According to the Capgemini research, several digital and leadership capabilities are needed to keep pace with expectations and to move beyond digital banking.

First and most importantly, banks and credit unions must focus on placing the consumer at the center of the organization, with product silos eliminated in favor of teams aligned around the customer journey. According to the research, 64% of the banking sector’s digital masters have “created personae and journey maps to identify and serve customers better.”

Beyond that, it will be imperative to create an agility and flexibility in delivery similar to what exists in fintech and bigtech firms. This will most likely require changes in the composition of boards, top leadership and departmental management who can see banking from a new perspective.

New operating models will also be required that will include the collaboration with third-party providers. There also needs to be support of open banking APIs that will enable the offering of new products both within and outside financial services.

Bottom line, the infrastructure of banking as well as the perspective of banking’s role in the consumer’s life must change. According to Capgemini, 64% of banks are actively working with a wide ecosystem of partners – such as startups, incubators, technology firms, and even competitors – to co-develop solutions. For the industry to be prepared for the future, this number must increase.
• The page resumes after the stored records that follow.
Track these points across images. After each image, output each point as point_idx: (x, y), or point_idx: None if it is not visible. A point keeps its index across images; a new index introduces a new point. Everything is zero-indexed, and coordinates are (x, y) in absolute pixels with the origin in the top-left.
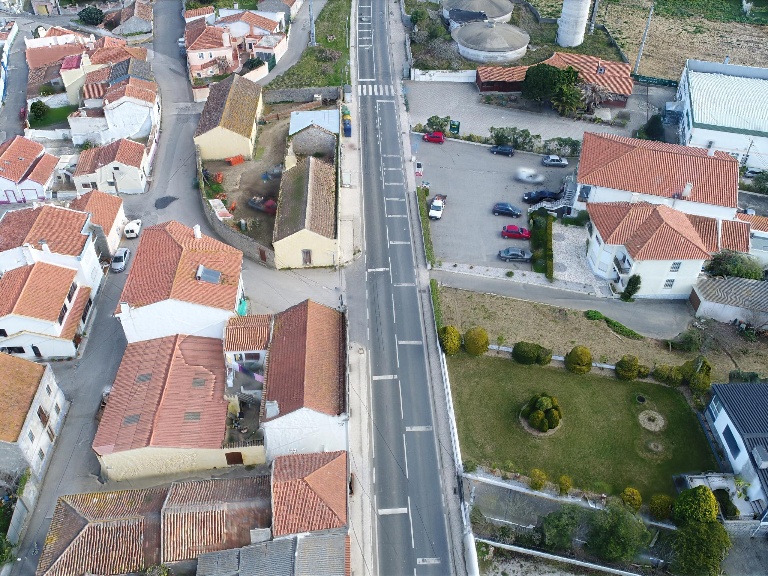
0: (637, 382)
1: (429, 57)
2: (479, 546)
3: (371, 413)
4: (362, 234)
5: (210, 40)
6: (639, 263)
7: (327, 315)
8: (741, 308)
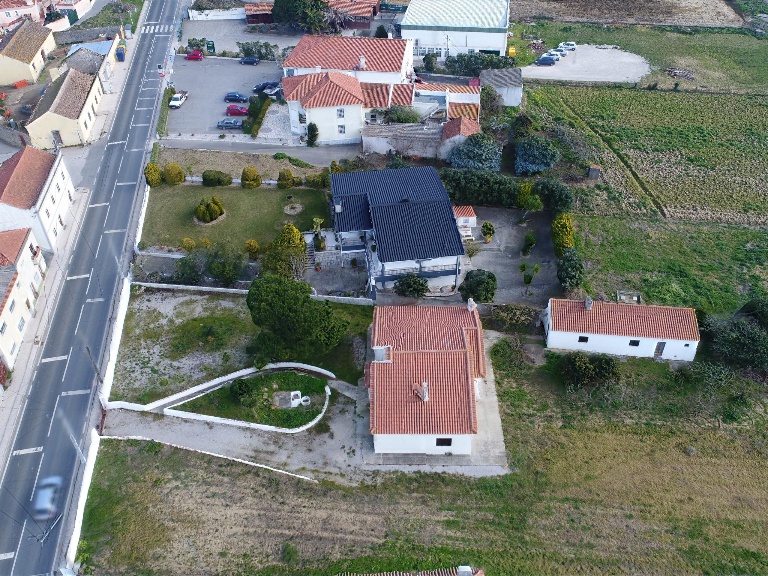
0: (292, 189)
1: (206, 1)
2: (134, 287)
3: (81, 226)
4: (111, 122)
5: (15, 0)
6: (310, 112)
7: (43, 156)
8: (390, 139)
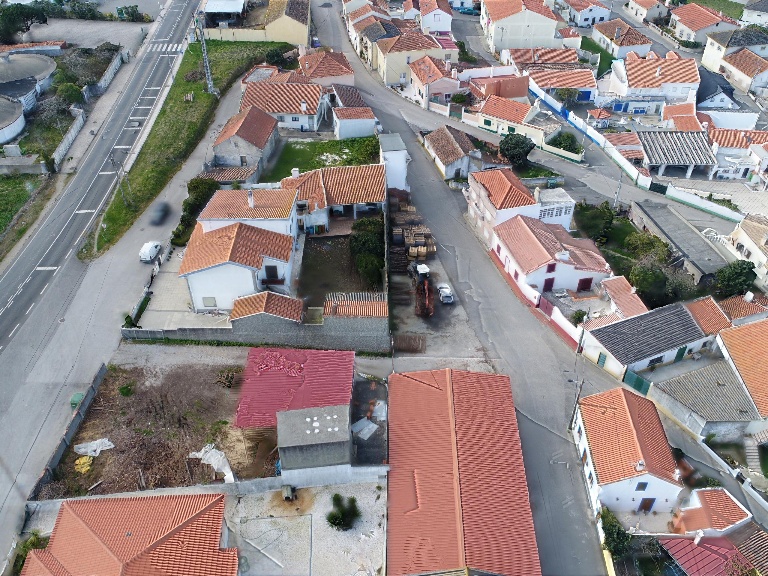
0: None
1: None
2: None
3: None
4: None
5: None
6: None
7: None
8: None
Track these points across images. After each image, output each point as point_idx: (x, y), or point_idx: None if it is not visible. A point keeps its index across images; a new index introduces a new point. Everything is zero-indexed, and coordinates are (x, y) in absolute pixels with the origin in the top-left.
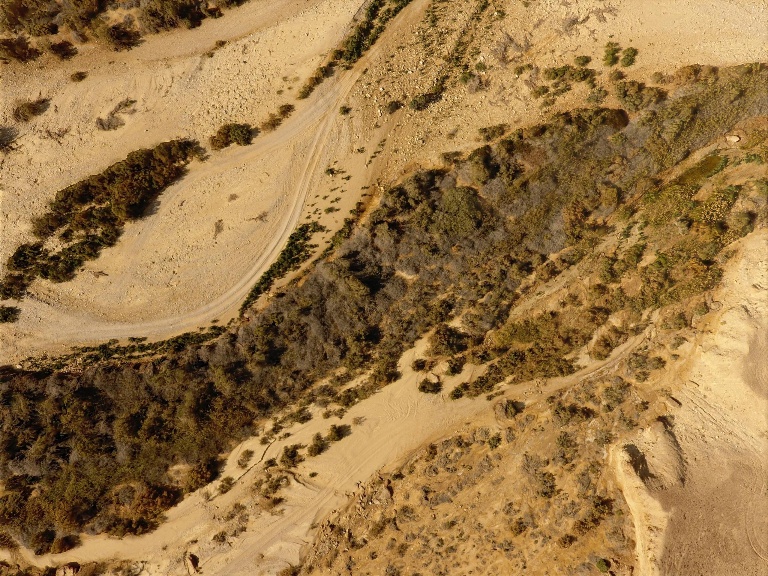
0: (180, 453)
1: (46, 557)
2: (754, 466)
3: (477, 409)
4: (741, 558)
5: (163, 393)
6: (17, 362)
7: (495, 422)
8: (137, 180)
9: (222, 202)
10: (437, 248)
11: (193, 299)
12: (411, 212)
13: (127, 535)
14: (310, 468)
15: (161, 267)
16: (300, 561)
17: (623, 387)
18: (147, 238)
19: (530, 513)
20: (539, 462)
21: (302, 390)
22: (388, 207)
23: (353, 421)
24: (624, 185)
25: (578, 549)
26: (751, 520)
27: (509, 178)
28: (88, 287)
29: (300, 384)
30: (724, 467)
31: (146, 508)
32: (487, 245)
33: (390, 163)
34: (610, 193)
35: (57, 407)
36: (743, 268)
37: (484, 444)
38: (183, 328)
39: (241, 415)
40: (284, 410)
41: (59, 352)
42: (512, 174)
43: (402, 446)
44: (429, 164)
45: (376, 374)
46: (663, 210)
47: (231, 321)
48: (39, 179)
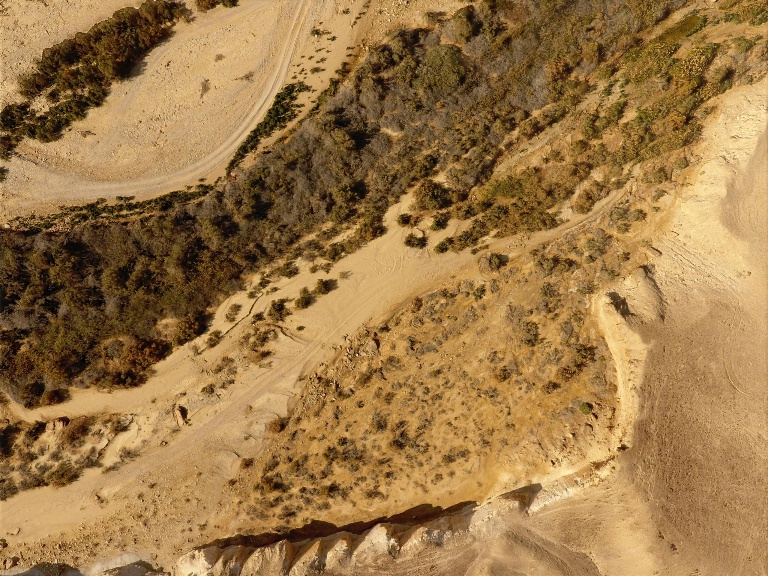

Finally, and potentially most importantly, the “culture of banking” must shift to support both a customer and employee centricity, with a support of innovation and experimentation. Organizations need to encourage the creation of new ideas and simplify the funding of these advances. In conjunction with this transition, “financial institutions will need to implement digital tools and technology platforms that enable rapid development, and provide a platform for employees to execute those ideas,” states Capgemini.

To move from an era of digital banking to a delivery of financial services that is both intuitive and invisible, banking organizations will need to embrace a culture of testing and learning, with ongoing measurement of customer satisfaction and engagement to provide a path for ongoing improvement.